● YOUR GOAL:
Express the data, from its first line through the line containing "text_box 7Satana si", as a Markdown table with the columns Number and Content. Number the rows and omit blank lines.
★ ★ ★ ★
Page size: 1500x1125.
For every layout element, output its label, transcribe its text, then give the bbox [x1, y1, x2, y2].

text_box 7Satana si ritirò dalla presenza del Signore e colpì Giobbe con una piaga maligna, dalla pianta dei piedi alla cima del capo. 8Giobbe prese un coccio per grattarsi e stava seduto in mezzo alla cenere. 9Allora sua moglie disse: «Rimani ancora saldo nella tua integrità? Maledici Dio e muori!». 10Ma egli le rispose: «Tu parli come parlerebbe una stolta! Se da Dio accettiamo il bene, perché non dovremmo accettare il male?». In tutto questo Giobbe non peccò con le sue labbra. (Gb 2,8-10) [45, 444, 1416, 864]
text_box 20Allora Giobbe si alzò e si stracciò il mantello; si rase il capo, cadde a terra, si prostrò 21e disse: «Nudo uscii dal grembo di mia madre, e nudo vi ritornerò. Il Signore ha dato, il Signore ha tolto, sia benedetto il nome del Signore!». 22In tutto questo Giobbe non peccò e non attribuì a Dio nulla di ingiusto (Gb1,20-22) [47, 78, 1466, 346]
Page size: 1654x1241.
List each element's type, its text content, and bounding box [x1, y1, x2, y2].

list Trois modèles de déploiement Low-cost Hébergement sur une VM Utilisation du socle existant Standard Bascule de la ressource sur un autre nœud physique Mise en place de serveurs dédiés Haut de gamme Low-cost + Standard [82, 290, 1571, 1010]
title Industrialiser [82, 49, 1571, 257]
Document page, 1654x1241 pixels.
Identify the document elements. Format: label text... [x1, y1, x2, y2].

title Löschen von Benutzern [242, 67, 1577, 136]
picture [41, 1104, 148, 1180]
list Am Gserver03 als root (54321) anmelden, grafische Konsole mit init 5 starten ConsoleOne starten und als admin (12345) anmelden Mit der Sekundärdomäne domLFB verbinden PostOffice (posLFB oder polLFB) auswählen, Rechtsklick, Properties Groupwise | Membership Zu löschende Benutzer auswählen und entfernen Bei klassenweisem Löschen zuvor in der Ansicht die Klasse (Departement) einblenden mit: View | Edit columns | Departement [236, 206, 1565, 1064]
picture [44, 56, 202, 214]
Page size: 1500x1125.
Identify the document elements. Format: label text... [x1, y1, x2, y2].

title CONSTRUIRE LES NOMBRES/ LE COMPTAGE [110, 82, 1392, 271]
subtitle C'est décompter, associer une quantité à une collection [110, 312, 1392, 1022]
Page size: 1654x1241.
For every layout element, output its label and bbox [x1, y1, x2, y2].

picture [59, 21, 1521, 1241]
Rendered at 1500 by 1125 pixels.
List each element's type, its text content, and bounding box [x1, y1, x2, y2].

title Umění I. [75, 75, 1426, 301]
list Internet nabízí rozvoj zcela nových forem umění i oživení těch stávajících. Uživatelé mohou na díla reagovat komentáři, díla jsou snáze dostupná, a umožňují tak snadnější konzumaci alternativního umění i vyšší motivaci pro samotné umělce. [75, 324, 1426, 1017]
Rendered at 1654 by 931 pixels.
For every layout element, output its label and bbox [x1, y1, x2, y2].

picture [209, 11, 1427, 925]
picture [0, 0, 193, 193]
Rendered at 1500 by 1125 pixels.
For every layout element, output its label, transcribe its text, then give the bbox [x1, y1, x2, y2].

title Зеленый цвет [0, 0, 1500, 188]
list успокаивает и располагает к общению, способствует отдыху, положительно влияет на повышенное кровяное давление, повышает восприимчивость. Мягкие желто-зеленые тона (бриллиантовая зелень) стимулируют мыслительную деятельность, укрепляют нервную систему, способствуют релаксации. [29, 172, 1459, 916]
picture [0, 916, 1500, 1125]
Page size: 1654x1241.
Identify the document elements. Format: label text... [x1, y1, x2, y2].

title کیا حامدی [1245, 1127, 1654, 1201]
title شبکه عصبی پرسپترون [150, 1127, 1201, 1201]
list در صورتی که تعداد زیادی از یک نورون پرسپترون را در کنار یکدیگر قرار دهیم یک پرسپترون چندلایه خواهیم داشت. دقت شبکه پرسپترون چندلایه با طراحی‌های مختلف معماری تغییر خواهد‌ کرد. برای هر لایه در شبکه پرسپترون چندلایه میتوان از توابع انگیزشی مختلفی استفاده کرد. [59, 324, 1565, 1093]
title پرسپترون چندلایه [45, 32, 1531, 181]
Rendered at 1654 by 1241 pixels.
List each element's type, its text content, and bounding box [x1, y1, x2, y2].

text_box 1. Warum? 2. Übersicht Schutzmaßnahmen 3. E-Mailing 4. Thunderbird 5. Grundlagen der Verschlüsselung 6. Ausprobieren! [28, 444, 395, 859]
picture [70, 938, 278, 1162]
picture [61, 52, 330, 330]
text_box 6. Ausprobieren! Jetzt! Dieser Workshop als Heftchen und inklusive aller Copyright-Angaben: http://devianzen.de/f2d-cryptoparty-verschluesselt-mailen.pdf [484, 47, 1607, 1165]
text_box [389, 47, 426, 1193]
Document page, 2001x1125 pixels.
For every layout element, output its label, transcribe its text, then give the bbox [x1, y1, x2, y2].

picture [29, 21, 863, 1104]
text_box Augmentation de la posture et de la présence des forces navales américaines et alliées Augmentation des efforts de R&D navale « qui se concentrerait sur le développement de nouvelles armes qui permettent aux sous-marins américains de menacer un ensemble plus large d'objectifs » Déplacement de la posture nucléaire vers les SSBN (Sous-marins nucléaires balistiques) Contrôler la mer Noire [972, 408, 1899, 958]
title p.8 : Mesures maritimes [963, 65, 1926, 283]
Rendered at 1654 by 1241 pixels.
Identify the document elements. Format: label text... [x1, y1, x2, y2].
★ ★ ★ ★
● RESULT FOR THIS EXERCISE:
| Number | Content |
|---|---|
| 1 | Page size: 1500x1125. |
| 2 | For every layout element, output its label, transcribe its text, then give the bbox [x1, y1, x2, y2]. |
| 3 | text_box 7Satana si ritirò dalla presenza del Signore e colpì Giobbe con una piaga maligna, dalla pianta dei piedi alla cima del capo. 8Giobbe prese un coccio per grattarsi e stava seduto in mezzo alla cenere. 9Allora sua moglie disse: «Rimani ancora saldo nella tua integrità? Maledici Dio e muori!». 10Ma egli le rispose: «Tu parli come parlerebbe una stolta! Se da Dio accettiamo il bene, perché non dovremmo accettare il male?». In tutto questo Giobbe non peccò con le sue labbra. (Gb 2,8-10) [45, 444, 1416, 864] |